As a kid, I was an MDA poster child, though I never met Jerry. I quit after a magazine ad had me stand in leg braces under the caption, "If I grow up I want to be a fireman." It was a lie. My life expectancy was normal, even by the medical knowledge of the time, 1969-70. I hated standing in leg braces, much preferred the comfort of my wheelchair. I didn't even want to be a fireman. I tried to cross my fingers in the picture where you can't see. Afterward, I told my parents I wanted out. I really didn't like people feeling sorry for me.

Decades later, I discovered many other people with disabilities felt the same way about the organization's fund-raising tactics. I joined with them in protest.

The primary reason so many of us demonstrated against the telethon in years past was the way it exploited pity to raise money. The ends didn't justify the means, we argued. We were fighting for respect, for equality, for jobs, and access to all society affords. Getting people to cry and hand over their spare change just wasn't in our program.

In the years since our demonstrations, the MDA has made many of the changes we advocated. It's put more people with actual disabilities in positions of authority, albeit mostly as volunteers. It's changed its language somewhat, and become more involved in political advocacy.

But mostly the MDA provides neurologists for the uninsured. It's a kind of secondary insurer. It also subsidizes physical therapy and some necessary equipment. It has run accessible summer camps and, of course, funds medical research.

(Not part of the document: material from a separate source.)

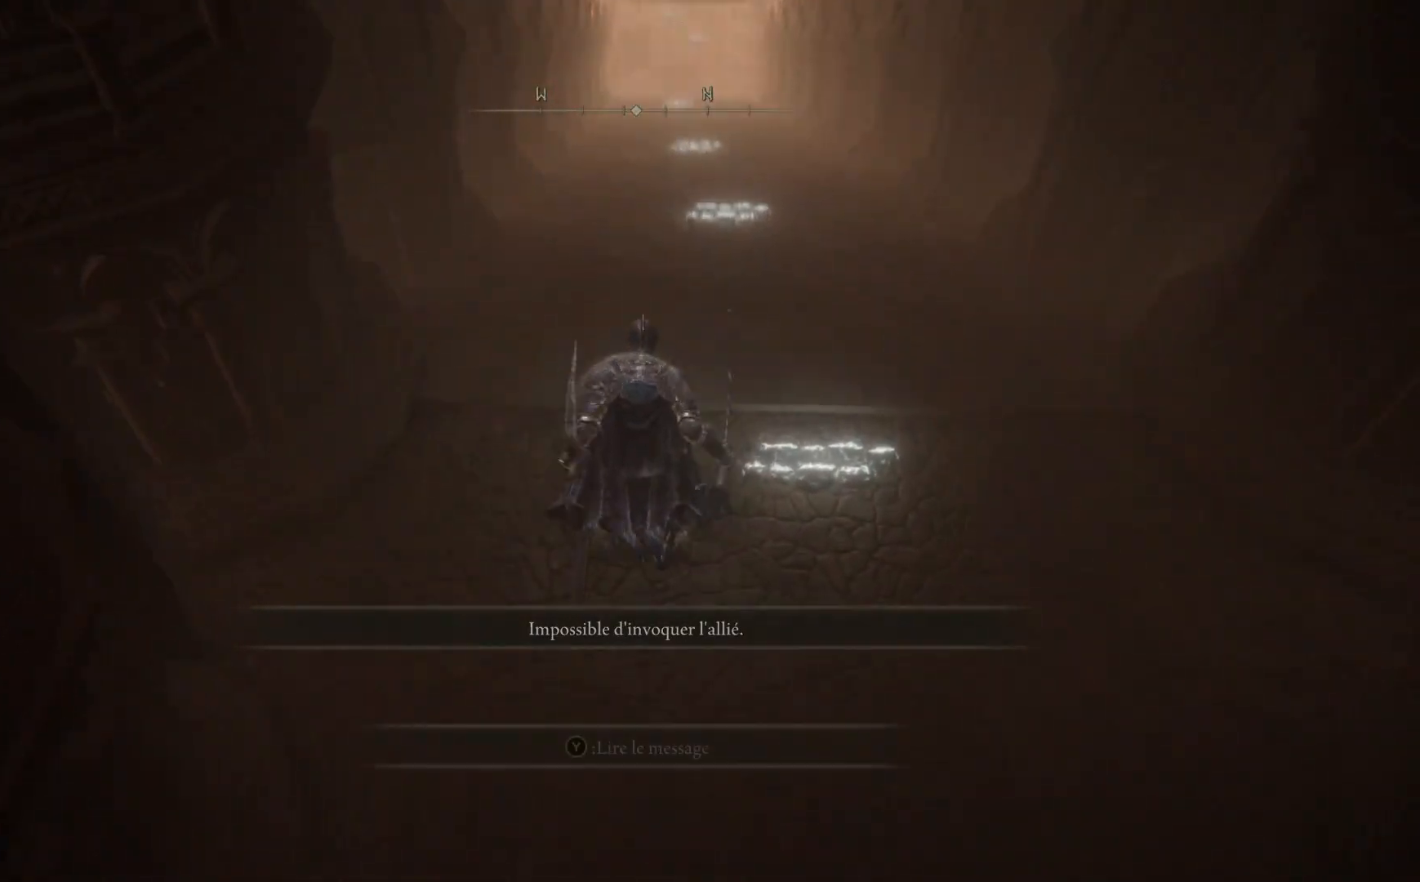
{"buttons": ["A"], "left_stick": "up", "right_stick": "center", "events": [[100, "right_stick", "center"], [500, "A", "down"]]}
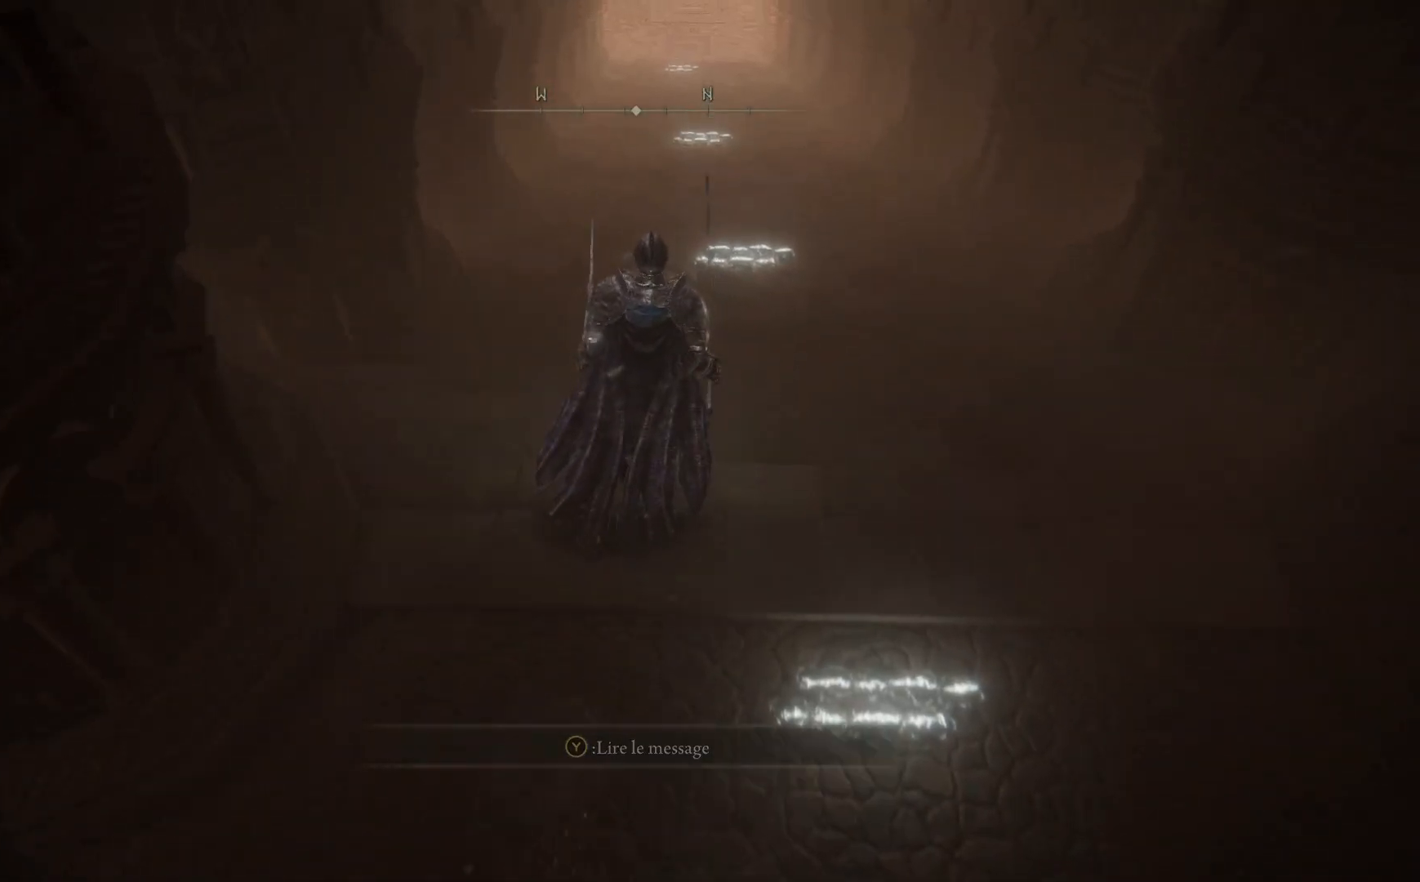
{"buttons": ["A"], "left_stick": "up", "right_stick": "center", "events": []}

Yet one of the key problems was never resolved: Jerry Lewis himself. I think the kindest way to explain what was so bothersome is that he was an anachronism, in the way that certain terms we now think of as offensive slurs used to be acceptable. Sure, a man his age can be forgiven for being  hopelessly behind the times. But Lewis steadfastly refused to  recognize the disability-rights movement,  even maligned those of us who demanded respect, calling us "leeches" who were simply "bitter at the bad hand they've been dealt."  He once threatened, "I'll have you killed. You understand? I'll have you killed."  (If you don't believe this, see Vanity Fair magazine from September 1993, Leslie Bennetts' "Jerry v. the Kids.")

It may seem unkind now to point out his faults. He undeniably brought people with disabilities into America's living rooms at a time when many of us were shut away in institutions. Unfortunately, the image of disability he portrayed was relentlessly sad, demeaning, powerless.

Lewis' departure gives the MDA an unprecedented chance to embrace modern disability culture. Though the organization said no one will replace Lewis as its chairman, someone has to be the new spokeserson. Perhaps it can be someone who is more in sync with disability pride.

Maybe even someone who uses a wheelchair.